* **Data**
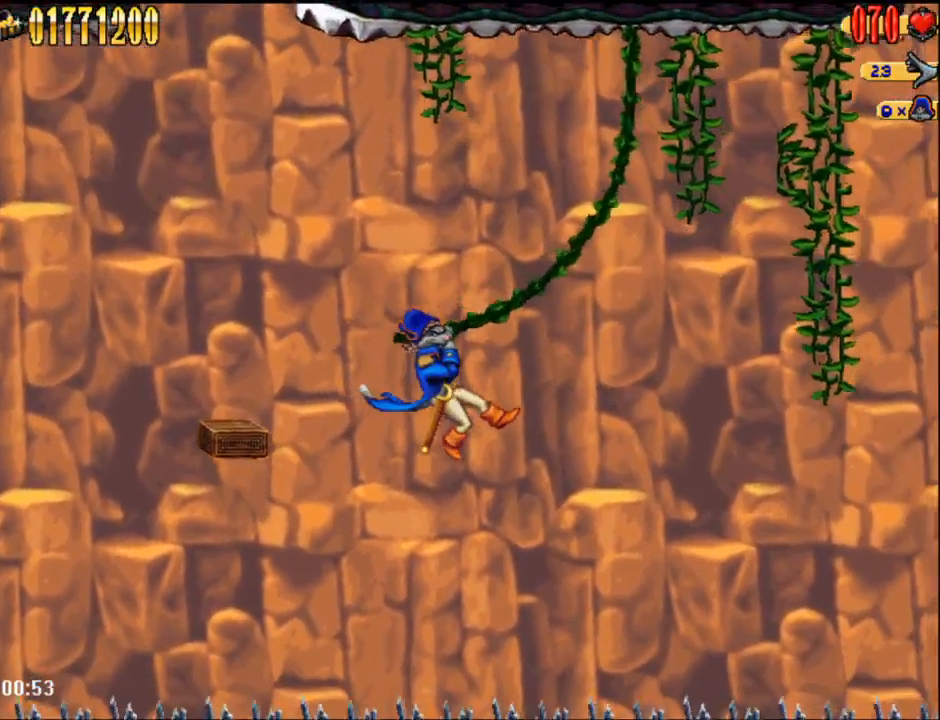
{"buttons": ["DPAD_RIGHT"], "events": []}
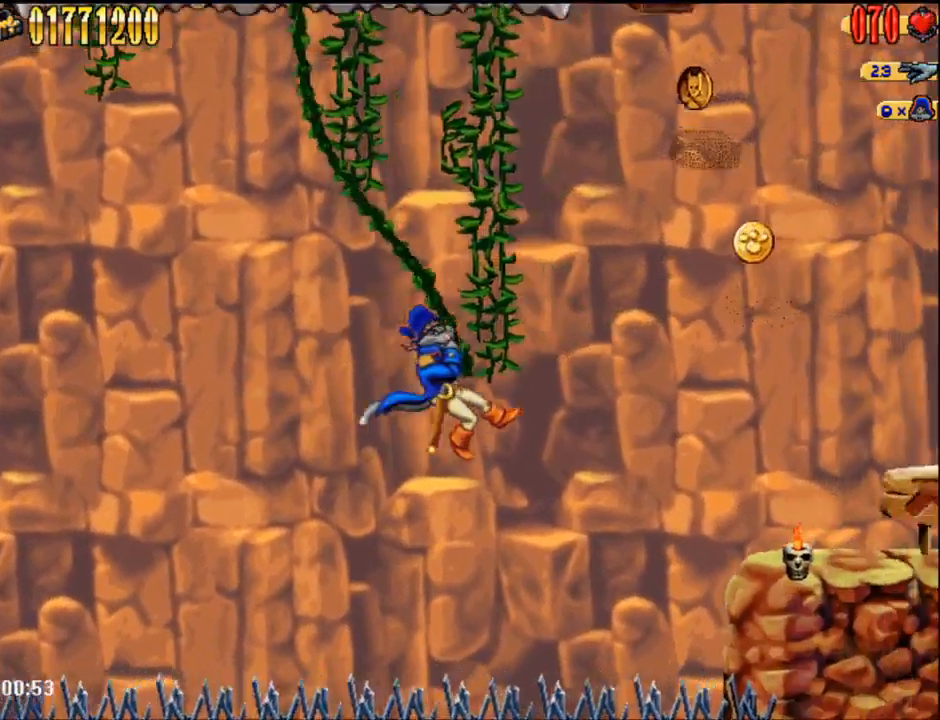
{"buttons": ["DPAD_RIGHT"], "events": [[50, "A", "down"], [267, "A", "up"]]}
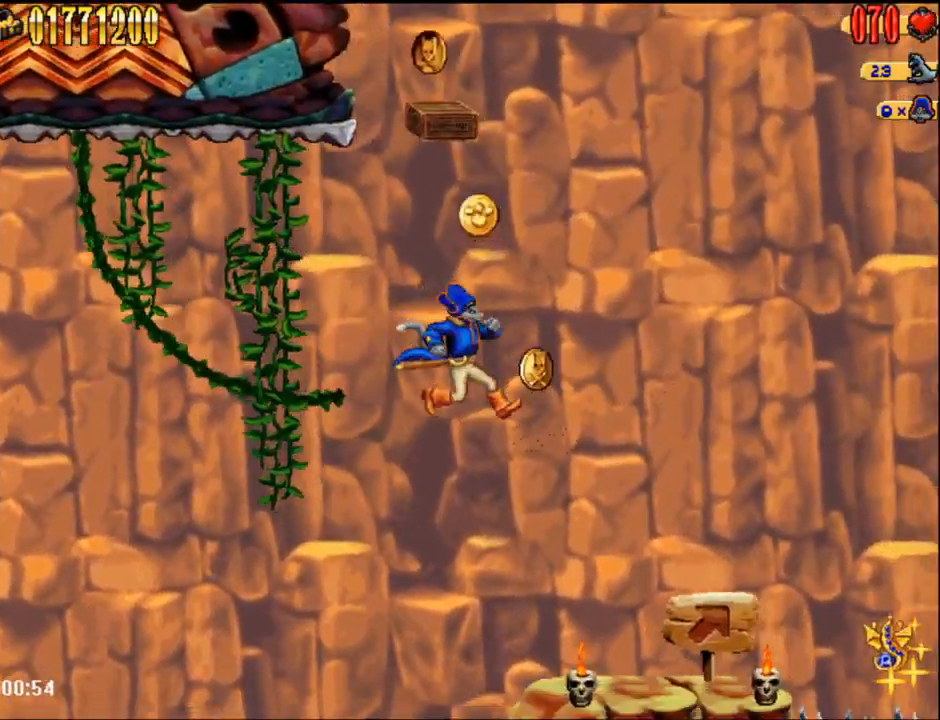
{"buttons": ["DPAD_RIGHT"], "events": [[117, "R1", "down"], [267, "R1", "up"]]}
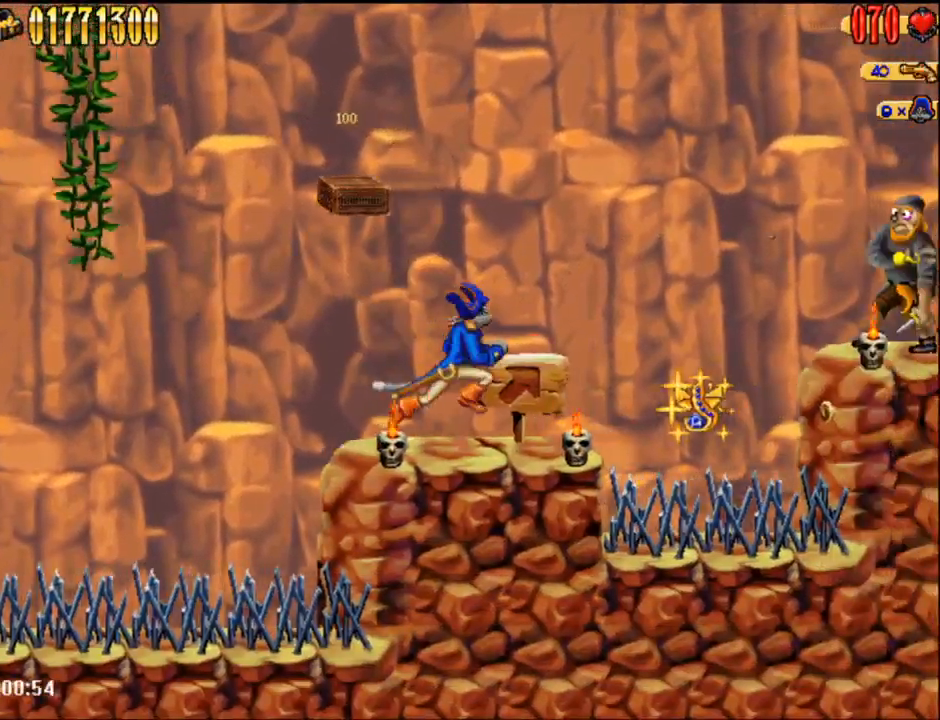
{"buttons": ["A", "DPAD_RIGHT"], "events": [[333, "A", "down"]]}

* **Exercise details**
Repeat the material exactly. Skip the images.

* **Answer box**
{"buttons": ["DPAD_RIGHT"], "events": []}
{"buttons": ["DPAD_RIGHT"], "events": [[50, "A", "down"], [267, "A", "up"]]}
{"buttons": ["DPAD_RIGHT"], "events": [[117, "R1", "down"], [267, "R1", "up"]]}
{"buttons": ["A", "DPAD_RIGHT"], "events": [[333, "A", "down"]]}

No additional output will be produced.